Los turrones -y otras incidencias navideñas-ya adornan estanterías de supermercados. La falta de productos (tan cacareada) no se nota en esas repisas metálicas llenas a rebosar de mercancía tan temporal como nosotros mismos. Es fecha mala en el calendario para los que penamos de soledad, como siempre me recordaba mi madre mientras ponía la cinta de los villancicos de su pueblo. Ella decía que los que faltaban hacían a la Navidad mucho más triste, porque los sitios que no ocupaban en la mesa eran mellas en el corazón. No lo decía textualmente, perdónenme la licencia catastrofista, pero ya me conocen. En algo sí que tenía razón, sobre todo en que la soledad mata.

Al parecer, antes que yo tuviera entendimiento suficiente para recordarlo, nuestra familia se reunía en celebraciones hasta que mi abuelo falleció. Tras ello mi abuela hizo lo que más o menos he hecho yo, tirando de soledad compartida con ausencias de muerto siempre presente. Vivió en esa agonía más de veinte años en los que nunca la vi vestida de otro color que el negro, a juego con unos ojos altivos y alegres a tiempos dispares.

La pérdida te sobrecoge. Eso no lo duden. Te transforma por completo, como si fueras una lata de refresco de aluminio entre sus manos exentas de calor humano. No te recicla, ni te convierte en algo nuevo, sino que te deja lastrada, asfixiándote, en cualquier papelera bien dispuesta a recibirte. A mí, mi muerto, nunca me dio añoranzas de Navidad porque él lo llenaba todo, incluidos los márgenes del calendario.

No había verano u otoño, primavera o verano que no lo cogiese por las solapas para hacerlo brillante solo para mis ojos. Supongo que por eso, no lo echo en falta en una época concreta sino que es minutero de alfileres clavados en el recuerdo cuando una moto pasa cerca o una voz llega con el viento de poniente. Esas añoranzas me lo traen tan vivo como lo fue hace más de cinco años y muchos días.

No sé si el dolor va por quinquenios o por docenas de meses como la Navidad. No sé si hay folletos que te prevengan de cogerlo o indicaciones de cómo puedes hacer para sobrevivir al tormento. En mi caso, lo tomo con resignación y alevosía, con estulticia y amaneramiento, con ronca voz de lágrima sin llanto y paso sin camino que enderezar la horma compuesta. Nos quedan días larguísimos de espumillón y panderetas, de comercios asiáticos a reventar de rojos. De jugueterías con bajo género y cosas que hay que regalar pero que no reflejan el amor ni el deseo, ni la soledad ni el hastío.
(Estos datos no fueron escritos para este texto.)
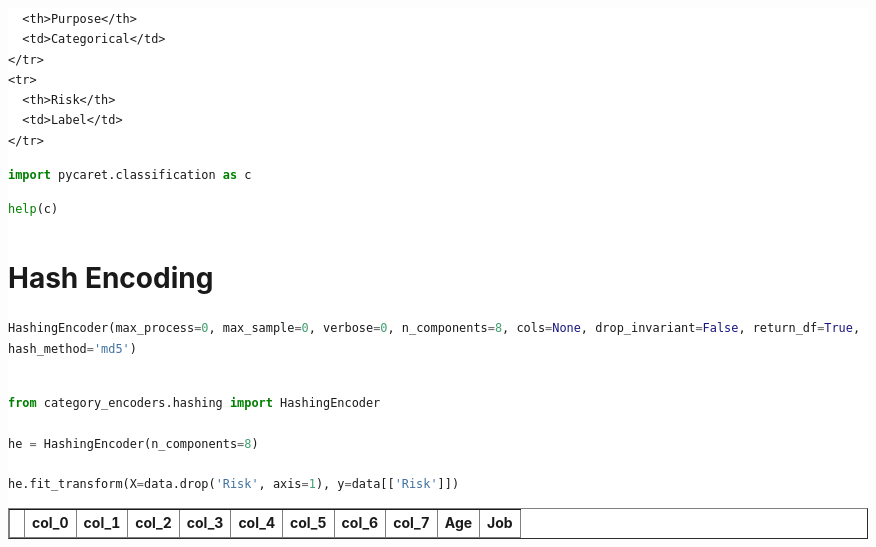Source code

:       <th>Purpose</th>
      <td>Categorical</td>
    </tr>
    <tr>
      <th>Risk</th>
      <td>Label</td>
    </tr>
  </tbody>
</table>
</div>



```python
import pycaret.classification as c 
```


```python
help(c)
```

# Hash Encoding

```python 
HashingEncoder(max_process=0, max_sample=0, verbose=0, n_components=8, cols=None, drop_invariant=False, return_df=True, hash_method='md5')
```


```python

from category_encoders.hashing import HashingEncoder

he = HashingEncoder(n_components=8)

he.fit_transform(X=data.drop('Risk', axis=1), y=data[['Risk']])
```




<div>
<style scoped>
    .dataframe tbody tr th:only-of-type {
        vertical-align: middle;
    }

    .dataframe tbody tr th {
        vertical-align: top;
    }

    .dataframe thead th {
        text-align: right;
    }
</style>
<table border="1" class="dataframe">
  <thead>
    <tr style="text-align: right;">
      <th></th>
      <th>col_0</th>
      <th>col_1</th>
      <th>col_2</th>
      <th>col_3</th>
      <th>col_4</th>
      <th>col_5</th>
      <th>col_6</th>
      <th>col_7</th>
      <th>Age</th>
      <th>Job</th>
La vida me regaló besos castos, besos apasionados, besos infantiles, babas y mocos dados a puerta de colegio, a pie de guardería. Ahora me regala gritos adolescentes, risas vespertinas, carreras y más carreras sin destino fijo, porque los meses son irreverentes y solo se marcan por exámenes de biología y clases de idiomas. La temporalidad es lo que tiene y mi falta de previsión.
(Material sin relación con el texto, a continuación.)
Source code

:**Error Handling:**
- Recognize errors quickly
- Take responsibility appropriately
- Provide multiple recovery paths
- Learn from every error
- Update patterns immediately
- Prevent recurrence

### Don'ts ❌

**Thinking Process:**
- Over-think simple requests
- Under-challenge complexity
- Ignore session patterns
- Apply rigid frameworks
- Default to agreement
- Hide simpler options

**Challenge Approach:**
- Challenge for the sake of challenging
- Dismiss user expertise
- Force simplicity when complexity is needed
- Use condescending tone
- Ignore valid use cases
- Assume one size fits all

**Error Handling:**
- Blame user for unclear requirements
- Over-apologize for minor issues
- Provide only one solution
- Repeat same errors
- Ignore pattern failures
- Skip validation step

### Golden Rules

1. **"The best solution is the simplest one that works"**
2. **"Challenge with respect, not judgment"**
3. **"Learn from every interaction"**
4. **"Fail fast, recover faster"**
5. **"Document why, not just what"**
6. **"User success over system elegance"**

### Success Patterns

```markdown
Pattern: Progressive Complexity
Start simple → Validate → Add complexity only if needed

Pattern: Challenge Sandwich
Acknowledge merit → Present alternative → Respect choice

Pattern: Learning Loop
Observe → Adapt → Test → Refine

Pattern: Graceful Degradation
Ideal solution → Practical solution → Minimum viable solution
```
Esa es antológica como la de los grandes Estados, las de las luces o los recursos naturales; Las de la provisiones o las de los atascos vehiculares, que no hay como ver una final de “la última tentación” para entender que todo se puede arreglar si Fanny le pide matrimonio a Cristopher. Los turrones me dan grima, porque no sé si es que los de ahora son una soberana porquería o los de Cáceres (comprados en los mercadillos tradicionales) eran los mejores del mundo.
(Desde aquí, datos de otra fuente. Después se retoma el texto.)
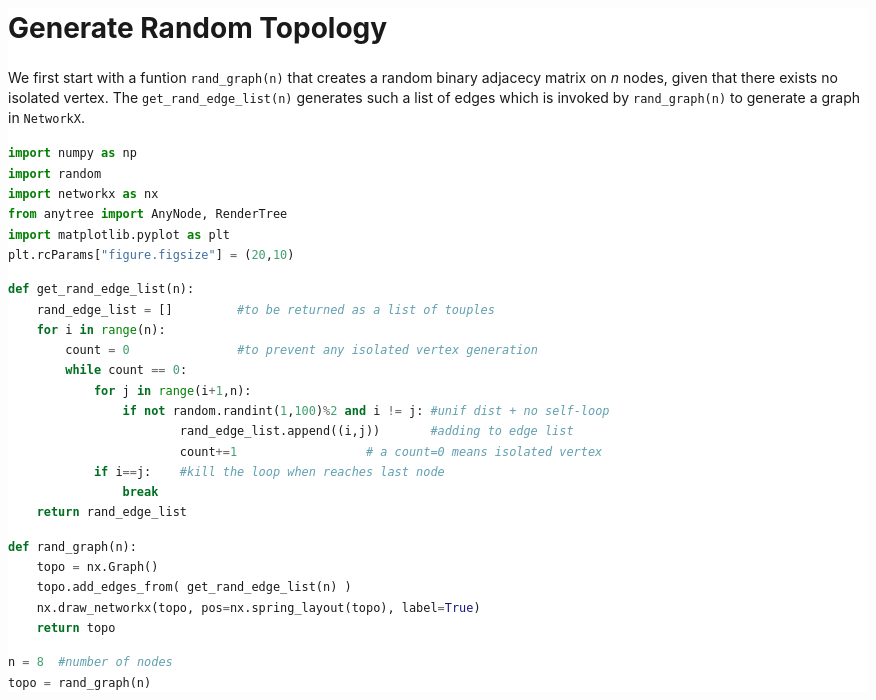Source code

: # Generate Random Topology

We first start with a funtion `rand_graph(n)` that creates a random binary adjacecy matrix on $n$ nodes, given that there exists no isolated vertex. The `get_rand_edge_list(n)` generates such a list of edges which is invoked by `rand_graph(n)` to generate a graph in `NetworkX`.


```python
import numpy as np
import random
import networkx as nx
from anytree import AnyNode, RenderTree
import matplotlib.pyplot as plt
plt.rcParams["figure.figsize"] = (20,10)
```


```python
def get_rand_edge_list(n):
    rand_edge_list = []         #to be returned as a list of touples
    for i in range(n):
        count = 0               #to prevent any isolated vertex generation
        while count == 0:
            for j in range(i+1,n):
                if not random.randint(1,100)%2 and i != j: #unif dist + no self-loop
                        rand_edge_list.append((i,j))       #adding to edge list 
                        count+=1                  # a count=0 means isolated vertex       
            if i==j:    #kill the loop when reaches last node
                break
    return rand_edge_list
```


```python
def rand_graph(n):
    topo = nx.Graph()
    topo.add_edges_from( get_rand_edge_list(n) )
    nx.draw_networkx(topo, pos=nx.spring_layout(topo), label=True)
    return topo
```


```python
n = 8  #number of nodes
topo = rand_graph(n)
```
Es el tiempo que nos burla y somete a su bota campera, dándonos varapalo de ciego sin bula a la puerta del templo. Las tortas de almendra- gordinflonas y enteras- eran bocado de cielo. Ahora -en cambio- ni las marcas más ilustradas me hacen salir ni a la casapuerta. Tampoco mi dentellada es la que era, mellada por los disgustos y los espasmos curriculares. No me como las uñas por la impaciencia, sino a mí misma en el proceso del cambio a la nada más absoluta. Y aun así, los turrones lucen festivos, vestidos con camisas de colores, rellenos de esperanza y futuro, de buenas intenciones pegadas a una etiqueta.